Tale fenomeno ha già mostrato ripercussioni sulla salute pubblica, se consideriamo che i decessi dovuti a infezioni prodotte da microbi resistenti superano i 50000 casi solo tra Europa ed USA.
Sono colpite anche altre aree geografiche del globo, con centinaia di migliaia di morti per infezioni da batteri resistenti.
Inoltre, l’antibiotico-resistenza aumenta la degenza ospedaliera, incrementa i tassi di ospedalizzazione ed i costi di trattamento. Dati preliminari fanno presupporre che l’impatto economico di questo evento supererà i 100 trilioni di dollari nel 2050.
Sulla base di queste premesse, è doveroso individuare nuove terapie antibiotiche in grado di contrastare microrganismi patogeni, siano essi batteri, funghi o altre specie.
In vista di questo scopo, la Medicina Tradizionale potrebbe offrire una pletora di nuove possibilità. La Ricerca scientifica ha dimostrato che molte piante medicinali sono in grado di modulare un ventaglio allargato di parametri fisiologici ed al contempo di esercitare azioni antimicrobiche dirette contro numerosi patogeni
Per l’appunto, la Nutraceutica è quella branca della Scienza che si occupa di individuare gli effetti anche di sostanze di origine vegetale e di identificare la relazione esistente tra la composizione chimica degli estratti vegetali (volgarmente detti fitocomplessi) ed il loro profilo di attività biologica.
Nel contesto della lotta ai batteri ed in generale ai microrganismi dannosi per la nostra salute, numerosi estratti vegetali hanno mostrato di esercitare un’azione antimicrobica ed al contempo di stimolare l’immunità attraverso meccanismi d’azione noti.

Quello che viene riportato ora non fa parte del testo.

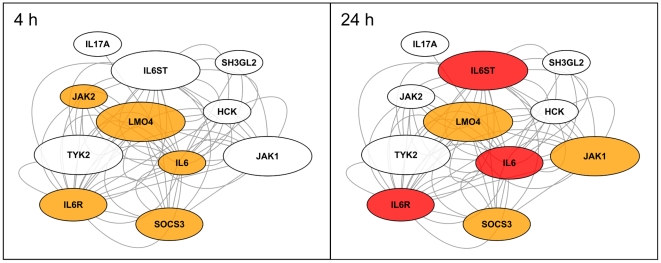
Transcriptional changes observed for genes encoding IL6-interacting proteins in PC-3 cells after PpIX-mediated PDT.The changes of gene expression 4 h and 24 h after PDT measured by oligonucleotide microarray analyses are depicted as fold change (fluorescence of irradiated/non-irradiated sample). The magnitude of fold change is indicated by different colors (<1.2-fold, white; ≥1.2-fold, <2-fold, orange; ≥2-fold, red). The strongest upregulation of expression was observed for the IL6 gene (12.3-fold) which could part of an autostimulatory loop with the also upregulated IL6 receptor subunits (IL6R and IL6ST). The size of the ovals indicates the absolute expression level after PDT (<100 FU, small symbol; ≥100, <1000, medium symbol; ≥1000, large symbol). The lines between the ovals symbolize various types of interaction between the proteins or genes.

La Nutraceutica, da un lato, potrebbe consentire di ridurre il dosaggio ed il tempo di somministrazione di terapie antibiotiche, dall’altro costituire un valido elemento di indagine per identificare nuove molecole organiche capaci di contrastare microrganismi pericolosi per la salute pubblica.
Tra le sostanze più promettenti in tal senso, vi sono i flavonoidi, quali quelli estratti dalla Tamarindus indica L., gli alcaloidi come quelli provenienti dalla Aconitum sinchiangense W. T. Wang, i naftochinoni della Tabebuia impetiginosa (Mart. Ex DC.) ed altre classi di principi attivi.